───── Extract provided ─────

Commander’s Blog: May 29, 2017

Another solemn observance for the Post and our country. I hope that you had the opportunity to celebrate the sacrifice of our brothers and sisters in arms. The Post held the ceremony at Pine Hill on Sunday of the weekend, then we helped the Township of Berwick with a firing squad on Monday. We had our stalwarts assisting with the ceremonies as always. But, in the last month, our membership has lost Herb Burgess, Ray Yori and Arlo Barton among others. I mention these members by name, as they were regular supporters of the Post, in word and deed. They came to the Post to buy a meal or a beverage, or helped in events like funerals, firing squads or meals. We are running out of these members, and soon we will not be able to conduct these support events. I know, I sound like a broken record. But until the next generation fills the ranks, I will keep sounding this alarm.

In addition, our clubroom manager will be stepping down at the end of the summer. We will need someone, a volunteer or otherwise, to step into those shoes to manage and run the club room for the Post. Contact the Post if you have an idea or can help out.

See you at the Post!

Commander’s Blog: December 7, 2016

I know it has been a while since I have written, but today has a couple important meanings. Today marks the 75th anniversary of the attacks on Pearl Harbor. The day the drew the United States into World War II, and a day that galvanized our nation against the Axis Powers.

I have been fortunate, through my travels, to visit Pearl Harbor, and the USS Arizona Memorial. It was a very moving experience. To stand where our Sailors, Marines and Soldiers were, I couldn’t imagine, as I heard one survivor say today, the living hell that was that calm island that day. I felt then, as I do now, an amazement at the strength and determination of our servicemen at Pearl Harbor, and those that served throughout that war, and those that followed.

Last summer, I had the chance to visit my Great Uncle Vernon Stockdale. Uncle Vernon was at Pearl Harbor that morning on PT-107. (No, it wasn’t that one, as he told me!) While his memory was failing, he was able to relate some of his experiences and feelings of the attack. Uncle Vernon served the duration of the war on PT-107, and retired from the service in 1954. Hearing those descriptions after being there further impressed upon me the importance of his service and that of those who served that day and after.

As we move forward, we have fewer and fewer Veterans that survived that day. Uncle Vernon died last year after his 100th birthday. Closer to home, our Post has had a bad couple of weeks. We have lost at least five members, including two past Commanders. Bob Barnett Sr, a Marine Veteran of World War II and of Iwo Jima, and Larry Naber, an Army Veteran of Vietnam and the Iowa State Patrol.

───── Provided material ─────

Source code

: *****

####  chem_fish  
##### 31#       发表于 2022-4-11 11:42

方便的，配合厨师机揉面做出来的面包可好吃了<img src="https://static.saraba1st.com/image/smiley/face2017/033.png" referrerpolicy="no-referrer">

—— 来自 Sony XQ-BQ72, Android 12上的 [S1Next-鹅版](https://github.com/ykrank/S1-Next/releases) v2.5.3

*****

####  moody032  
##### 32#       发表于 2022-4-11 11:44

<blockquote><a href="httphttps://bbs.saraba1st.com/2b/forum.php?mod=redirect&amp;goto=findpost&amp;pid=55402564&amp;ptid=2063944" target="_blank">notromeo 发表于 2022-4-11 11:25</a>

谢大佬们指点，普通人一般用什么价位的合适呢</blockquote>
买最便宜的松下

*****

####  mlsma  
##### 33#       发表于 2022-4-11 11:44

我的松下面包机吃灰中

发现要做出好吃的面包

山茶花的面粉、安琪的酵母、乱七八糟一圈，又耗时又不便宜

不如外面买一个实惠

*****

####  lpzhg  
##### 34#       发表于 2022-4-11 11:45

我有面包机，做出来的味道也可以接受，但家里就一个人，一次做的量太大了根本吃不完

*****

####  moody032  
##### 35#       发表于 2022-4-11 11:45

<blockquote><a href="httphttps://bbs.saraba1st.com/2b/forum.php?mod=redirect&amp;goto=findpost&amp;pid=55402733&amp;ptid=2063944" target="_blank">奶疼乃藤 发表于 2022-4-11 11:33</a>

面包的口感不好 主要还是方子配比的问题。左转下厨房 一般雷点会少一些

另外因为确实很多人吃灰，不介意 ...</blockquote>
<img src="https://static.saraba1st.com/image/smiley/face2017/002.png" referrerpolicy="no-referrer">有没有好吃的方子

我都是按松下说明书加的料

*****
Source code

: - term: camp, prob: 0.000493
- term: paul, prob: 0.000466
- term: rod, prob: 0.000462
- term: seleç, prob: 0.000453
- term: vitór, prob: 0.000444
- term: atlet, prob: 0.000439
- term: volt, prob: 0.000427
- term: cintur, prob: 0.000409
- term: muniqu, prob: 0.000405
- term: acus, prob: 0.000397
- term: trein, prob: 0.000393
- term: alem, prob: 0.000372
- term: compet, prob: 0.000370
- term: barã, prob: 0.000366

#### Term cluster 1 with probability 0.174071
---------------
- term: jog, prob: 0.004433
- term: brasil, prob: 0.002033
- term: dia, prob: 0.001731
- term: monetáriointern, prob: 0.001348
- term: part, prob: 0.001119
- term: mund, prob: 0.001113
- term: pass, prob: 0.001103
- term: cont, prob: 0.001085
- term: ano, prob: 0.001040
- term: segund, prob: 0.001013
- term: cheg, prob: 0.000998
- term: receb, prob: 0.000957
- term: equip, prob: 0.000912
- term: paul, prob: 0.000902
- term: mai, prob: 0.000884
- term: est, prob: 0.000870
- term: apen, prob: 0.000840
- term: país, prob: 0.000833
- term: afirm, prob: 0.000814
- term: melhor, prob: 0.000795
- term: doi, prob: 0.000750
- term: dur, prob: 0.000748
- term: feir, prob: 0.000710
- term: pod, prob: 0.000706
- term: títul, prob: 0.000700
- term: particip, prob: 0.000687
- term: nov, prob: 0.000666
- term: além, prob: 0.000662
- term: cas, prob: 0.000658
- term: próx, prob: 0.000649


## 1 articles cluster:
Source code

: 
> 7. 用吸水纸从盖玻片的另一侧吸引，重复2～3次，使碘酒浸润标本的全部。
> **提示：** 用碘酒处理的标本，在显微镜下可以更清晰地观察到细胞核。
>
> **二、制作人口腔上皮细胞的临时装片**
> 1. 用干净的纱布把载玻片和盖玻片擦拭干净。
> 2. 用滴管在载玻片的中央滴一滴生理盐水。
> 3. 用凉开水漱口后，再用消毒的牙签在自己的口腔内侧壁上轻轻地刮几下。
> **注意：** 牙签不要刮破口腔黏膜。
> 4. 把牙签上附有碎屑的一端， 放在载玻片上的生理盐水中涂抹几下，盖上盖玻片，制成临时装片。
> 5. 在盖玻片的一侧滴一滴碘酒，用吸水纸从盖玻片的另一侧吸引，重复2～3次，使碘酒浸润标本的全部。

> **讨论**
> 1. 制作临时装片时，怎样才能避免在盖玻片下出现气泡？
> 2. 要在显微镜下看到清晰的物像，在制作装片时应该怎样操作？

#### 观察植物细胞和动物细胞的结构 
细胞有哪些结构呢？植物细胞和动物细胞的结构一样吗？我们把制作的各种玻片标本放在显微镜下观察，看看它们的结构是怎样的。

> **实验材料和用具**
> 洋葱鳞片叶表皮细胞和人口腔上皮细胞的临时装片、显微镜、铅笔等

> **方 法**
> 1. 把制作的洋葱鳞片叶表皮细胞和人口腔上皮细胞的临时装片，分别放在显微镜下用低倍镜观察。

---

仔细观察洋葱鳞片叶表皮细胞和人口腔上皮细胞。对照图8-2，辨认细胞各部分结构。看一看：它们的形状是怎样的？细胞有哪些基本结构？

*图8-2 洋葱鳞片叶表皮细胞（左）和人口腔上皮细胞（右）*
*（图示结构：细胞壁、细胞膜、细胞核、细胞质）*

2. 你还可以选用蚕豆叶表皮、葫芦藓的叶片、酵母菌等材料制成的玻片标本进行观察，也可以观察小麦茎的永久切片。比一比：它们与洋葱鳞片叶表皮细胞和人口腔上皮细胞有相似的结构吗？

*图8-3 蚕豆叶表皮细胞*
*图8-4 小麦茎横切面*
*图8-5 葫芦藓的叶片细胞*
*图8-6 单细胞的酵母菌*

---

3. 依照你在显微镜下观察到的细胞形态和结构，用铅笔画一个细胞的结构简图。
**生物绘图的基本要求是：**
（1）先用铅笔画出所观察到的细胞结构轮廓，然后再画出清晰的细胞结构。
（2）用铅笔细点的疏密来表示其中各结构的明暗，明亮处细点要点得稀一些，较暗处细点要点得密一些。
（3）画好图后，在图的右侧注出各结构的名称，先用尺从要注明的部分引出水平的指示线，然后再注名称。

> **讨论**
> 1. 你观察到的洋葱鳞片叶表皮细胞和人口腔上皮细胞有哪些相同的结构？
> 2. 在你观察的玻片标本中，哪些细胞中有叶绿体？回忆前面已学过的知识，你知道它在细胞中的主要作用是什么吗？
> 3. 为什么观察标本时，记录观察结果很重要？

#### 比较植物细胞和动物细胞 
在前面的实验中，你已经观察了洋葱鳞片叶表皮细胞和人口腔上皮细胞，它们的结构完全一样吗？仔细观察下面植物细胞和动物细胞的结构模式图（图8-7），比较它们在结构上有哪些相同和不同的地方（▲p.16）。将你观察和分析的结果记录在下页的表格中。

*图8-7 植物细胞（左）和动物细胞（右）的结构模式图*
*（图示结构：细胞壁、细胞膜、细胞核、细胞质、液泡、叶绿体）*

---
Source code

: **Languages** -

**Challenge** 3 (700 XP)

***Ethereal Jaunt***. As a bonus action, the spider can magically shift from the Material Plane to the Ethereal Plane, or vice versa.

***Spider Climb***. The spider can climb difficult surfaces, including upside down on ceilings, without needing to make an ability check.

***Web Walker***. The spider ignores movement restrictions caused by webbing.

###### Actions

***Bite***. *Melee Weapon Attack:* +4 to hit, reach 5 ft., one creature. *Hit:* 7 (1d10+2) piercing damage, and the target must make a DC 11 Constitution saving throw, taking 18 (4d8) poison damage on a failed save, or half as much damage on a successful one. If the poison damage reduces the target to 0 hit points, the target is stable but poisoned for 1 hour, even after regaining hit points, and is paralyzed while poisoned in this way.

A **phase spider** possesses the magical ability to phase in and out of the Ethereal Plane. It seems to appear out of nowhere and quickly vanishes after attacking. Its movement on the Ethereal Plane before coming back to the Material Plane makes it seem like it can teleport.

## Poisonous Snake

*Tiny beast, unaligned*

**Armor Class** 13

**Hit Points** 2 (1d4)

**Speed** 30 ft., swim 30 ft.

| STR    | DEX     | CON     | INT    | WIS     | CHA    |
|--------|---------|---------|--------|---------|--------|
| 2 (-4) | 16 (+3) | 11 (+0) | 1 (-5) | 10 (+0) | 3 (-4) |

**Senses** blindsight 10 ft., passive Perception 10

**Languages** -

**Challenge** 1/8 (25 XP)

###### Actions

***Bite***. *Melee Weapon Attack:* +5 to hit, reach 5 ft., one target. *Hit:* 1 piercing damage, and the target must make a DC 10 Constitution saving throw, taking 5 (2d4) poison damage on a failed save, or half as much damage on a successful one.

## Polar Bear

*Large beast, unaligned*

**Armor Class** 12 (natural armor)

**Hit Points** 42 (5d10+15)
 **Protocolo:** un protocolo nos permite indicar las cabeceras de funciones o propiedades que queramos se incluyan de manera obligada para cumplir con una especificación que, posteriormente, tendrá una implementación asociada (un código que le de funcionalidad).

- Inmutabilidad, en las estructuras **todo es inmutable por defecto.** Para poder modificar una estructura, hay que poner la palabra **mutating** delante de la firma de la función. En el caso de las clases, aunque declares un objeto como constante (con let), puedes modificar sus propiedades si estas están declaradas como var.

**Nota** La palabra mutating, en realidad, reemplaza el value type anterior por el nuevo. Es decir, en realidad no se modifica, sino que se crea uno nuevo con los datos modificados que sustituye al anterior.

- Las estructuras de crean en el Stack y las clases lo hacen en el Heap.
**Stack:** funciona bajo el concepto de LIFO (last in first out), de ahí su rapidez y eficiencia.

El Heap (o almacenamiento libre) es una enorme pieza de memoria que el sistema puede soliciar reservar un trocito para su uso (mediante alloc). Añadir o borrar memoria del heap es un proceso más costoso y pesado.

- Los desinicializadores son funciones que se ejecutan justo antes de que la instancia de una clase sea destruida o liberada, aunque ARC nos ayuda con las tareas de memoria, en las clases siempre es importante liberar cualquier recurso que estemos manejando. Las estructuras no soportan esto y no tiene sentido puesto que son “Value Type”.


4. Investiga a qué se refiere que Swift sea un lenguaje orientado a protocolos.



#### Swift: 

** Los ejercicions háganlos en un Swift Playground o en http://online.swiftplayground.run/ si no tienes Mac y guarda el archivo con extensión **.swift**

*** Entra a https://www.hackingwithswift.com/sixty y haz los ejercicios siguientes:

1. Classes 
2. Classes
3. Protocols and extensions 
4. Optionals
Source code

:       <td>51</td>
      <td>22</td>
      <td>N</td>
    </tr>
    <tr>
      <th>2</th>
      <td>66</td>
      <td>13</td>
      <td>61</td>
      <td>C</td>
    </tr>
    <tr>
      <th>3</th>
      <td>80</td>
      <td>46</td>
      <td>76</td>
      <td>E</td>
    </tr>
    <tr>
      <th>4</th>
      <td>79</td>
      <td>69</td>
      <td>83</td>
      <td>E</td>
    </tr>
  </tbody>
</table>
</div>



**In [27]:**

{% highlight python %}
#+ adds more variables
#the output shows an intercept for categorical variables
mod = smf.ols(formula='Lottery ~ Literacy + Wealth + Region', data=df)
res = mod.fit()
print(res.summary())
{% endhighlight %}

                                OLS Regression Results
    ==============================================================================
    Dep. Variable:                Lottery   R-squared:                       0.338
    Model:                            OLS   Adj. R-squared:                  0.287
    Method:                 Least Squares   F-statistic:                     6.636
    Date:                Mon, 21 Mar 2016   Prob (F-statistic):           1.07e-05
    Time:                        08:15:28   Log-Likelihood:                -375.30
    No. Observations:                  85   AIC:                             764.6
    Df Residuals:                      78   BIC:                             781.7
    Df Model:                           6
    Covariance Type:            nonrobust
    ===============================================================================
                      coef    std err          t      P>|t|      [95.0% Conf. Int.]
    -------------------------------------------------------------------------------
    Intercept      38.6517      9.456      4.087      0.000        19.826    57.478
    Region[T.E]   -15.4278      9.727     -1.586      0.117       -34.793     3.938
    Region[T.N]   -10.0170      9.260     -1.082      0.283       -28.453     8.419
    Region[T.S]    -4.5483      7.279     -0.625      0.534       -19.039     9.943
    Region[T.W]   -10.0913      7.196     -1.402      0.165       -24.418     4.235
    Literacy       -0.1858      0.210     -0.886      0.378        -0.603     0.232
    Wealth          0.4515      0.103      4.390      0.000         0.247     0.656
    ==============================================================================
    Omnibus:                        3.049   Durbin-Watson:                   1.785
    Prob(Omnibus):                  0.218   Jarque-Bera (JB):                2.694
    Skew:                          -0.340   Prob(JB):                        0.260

─────

- _Job_:
From the commander's blog, return word for word the part that begins with "I have been" and ends with "those that followed.".

- _Answer for this exercise_:
I have been fortunate, through my travels, to visit Pearl Harbor, and the USS Arizona Memorial. It was a very moving experience. To stand where our Sailors, Marines and Soldiers were, I couldn’t imagine, as I heard one survivor say today, the living hell that was that calm island that day. I felt then, as I do now, an amazement at the strength and determination of our servicemen at Pearl Harbor, and those that served throughout that war, and those that followed.